NRDC and Industry to Congress: Keep funding diesel retrofits
Here’s an item that has nothing to do with the possible government shutdown, Libya, or tomorrow’s Opening Day at Citi Field.
Just yesterday, the Hill published a piece that I co-wrote with Allen Schaeffer, executive director of the Diesel Technology Forum, on the need to restore funding to the nation’s diesel retrofit program. The Diesel Technology Forum represents a wide cross-section of the diesel industry, including engine and equipment makers, key component manufacturers, fuel producers, and emissions control technology manufacturers.
It’s not every day that NRDC partners with industry on meetings on the Hill, or in the pages of “The Hill,”so it’s worth pointing out and highlighting this issue.
Since the Diesel Emissions Reduction Act (DERA) was first passed in 2005, Congress has spent roughly 500 million dollars to accelerate the clean-up of today’s dirty diesel engines.
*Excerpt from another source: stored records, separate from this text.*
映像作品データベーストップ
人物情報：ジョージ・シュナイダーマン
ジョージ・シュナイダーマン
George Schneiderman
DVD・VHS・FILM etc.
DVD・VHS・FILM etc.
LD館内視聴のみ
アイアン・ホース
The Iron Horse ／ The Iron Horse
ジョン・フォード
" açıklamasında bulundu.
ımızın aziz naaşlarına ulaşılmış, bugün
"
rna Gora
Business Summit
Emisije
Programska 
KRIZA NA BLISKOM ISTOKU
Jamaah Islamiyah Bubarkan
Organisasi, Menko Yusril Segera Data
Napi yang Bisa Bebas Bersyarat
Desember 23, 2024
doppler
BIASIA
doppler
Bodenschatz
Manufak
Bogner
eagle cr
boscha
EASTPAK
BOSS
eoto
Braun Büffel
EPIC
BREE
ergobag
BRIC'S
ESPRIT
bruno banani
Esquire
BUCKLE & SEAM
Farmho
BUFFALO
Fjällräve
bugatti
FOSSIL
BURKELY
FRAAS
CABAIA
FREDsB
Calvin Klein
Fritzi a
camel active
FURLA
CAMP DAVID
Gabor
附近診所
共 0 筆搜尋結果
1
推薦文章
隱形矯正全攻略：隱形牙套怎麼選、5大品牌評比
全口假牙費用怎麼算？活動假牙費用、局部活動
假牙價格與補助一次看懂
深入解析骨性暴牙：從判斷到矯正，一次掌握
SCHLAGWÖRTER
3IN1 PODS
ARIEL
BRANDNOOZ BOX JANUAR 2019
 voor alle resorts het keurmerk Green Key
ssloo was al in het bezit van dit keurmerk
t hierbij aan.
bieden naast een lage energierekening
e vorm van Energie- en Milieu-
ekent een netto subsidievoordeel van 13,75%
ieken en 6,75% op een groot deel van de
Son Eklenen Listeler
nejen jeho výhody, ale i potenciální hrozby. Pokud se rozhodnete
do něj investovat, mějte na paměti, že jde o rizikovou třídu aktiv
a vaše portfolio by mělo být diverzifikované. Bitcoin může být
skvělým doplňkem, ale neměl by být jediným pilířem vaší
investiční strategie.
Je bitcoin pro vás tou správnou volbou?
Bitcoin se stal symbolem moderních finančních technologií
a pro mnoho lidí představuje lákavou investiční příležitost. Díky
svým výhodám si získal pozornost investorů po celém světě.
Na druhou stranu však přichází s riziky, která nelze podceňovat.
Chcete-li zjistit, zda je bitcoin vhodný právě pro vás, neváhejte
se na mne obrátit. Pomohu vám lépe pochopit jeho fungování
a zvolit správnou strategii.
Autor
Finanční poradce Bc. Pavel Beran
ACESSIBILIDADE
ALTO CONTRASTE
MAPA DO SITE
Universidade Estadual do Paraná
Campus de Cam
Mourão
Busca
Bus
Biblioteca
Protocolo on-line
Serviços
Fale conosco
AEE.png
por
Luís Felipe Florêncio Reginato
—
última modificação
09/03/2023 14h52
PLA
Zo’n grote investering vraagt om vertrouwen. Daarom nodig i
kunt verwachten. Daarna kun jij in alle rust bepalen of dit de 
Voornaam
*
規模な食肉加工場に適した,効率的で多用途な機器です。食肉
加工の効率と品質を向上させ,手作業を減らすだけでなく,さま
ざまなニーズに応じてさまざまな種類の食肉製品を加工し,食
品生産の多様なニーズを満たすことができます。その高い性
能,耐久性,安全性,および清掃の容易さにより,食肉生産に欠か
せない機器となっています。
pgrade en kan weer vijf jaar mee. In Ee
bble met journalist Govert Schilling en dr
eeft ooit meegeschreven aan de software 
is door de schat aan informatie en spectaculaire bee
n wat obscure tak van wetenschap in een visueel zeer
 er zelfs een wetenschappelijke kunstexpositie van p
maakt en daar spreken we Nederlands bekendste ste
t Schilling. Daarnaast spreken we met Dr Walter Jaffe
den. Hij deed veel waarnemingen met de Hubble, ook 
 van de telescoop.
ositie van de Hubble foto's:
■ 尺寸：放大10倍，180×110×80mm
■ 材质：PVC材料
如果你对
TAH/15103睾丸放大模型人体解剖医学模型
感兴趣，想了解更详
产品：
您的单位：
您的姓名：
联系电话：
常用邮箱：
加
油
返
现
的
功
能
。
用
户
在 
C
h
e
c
In all fifty states, DERA funds have helped clean up school buses that take our children to school, construction equipment that is being used to repair and modernize our infrastructure, and trucks that haul away our trash.
DERA has been hugely popular on both sides of the political aisle. Environmentalists love that DERA funds have been used to eliminate the black smoke that comes from older, dirty diesel tailpipes and that can trigger asthma emergencies and other health impacts. Budget hawks love that DERA has been an incredibly cost-effective use of federal funds—they know that every dollar of federal funding is typically matched by at least three dollars of state, local, or private funding, and that every federal dollar typically yields an average of twenty dollars in health benefits. The diesel industry loves that DERA is helping to kick-start a growing industry of clean, U.S.-led emissions control technologies that can provide green jobs in manufacturing, repair, and maintenance of the new clean diesel equipment.
Most recently, DERA was reauthorized for another five years in December 2010, during the lame duck session that had few other areas of environmental consensus. The new DERA authorizes $500 million in diesel clean-up funds over the next five years, which should enable EPA to continue the DERA program.
Now, the President’s budget has zeroed out the DERA program, only months after praising it. Will Congress do the right thing and restore the funds in the next round of budget negotiations?
In our article, we wrote the following:
“We understand that, in this very serious budget climate, tough choices have to be made. But the issue of clean air shouldn’t be a partisan issue, and the diesel clean-up issue has never been one. Last December, Democrats and Republicans came together to overwhelmingly reauthorize DERA for another five years. They recognized that it was one of the most cost-effective programs in government and that there was no such thing as Democrat air or Republican air.
“Now, as the recession keeps diesel engines on the road and jobsite longer and longer, it’s even more important to help fund programs to retrofit and clean up those older engines. If ever a program made sense and had the support of environmental, labor, public health and industry groups, this is the one.
“Since 2005, DERA has been a smart budget choice and a successful program to clean up diesel school buses, trucks, construction equipment and farm engines across the nation. With 11 million dirty diesel engines still on our roads, construction sites, and farms, Congress needs to continue funding DERA.”
Let’s hope that Congressional appropriators read this article, and find the path towards funding DERA.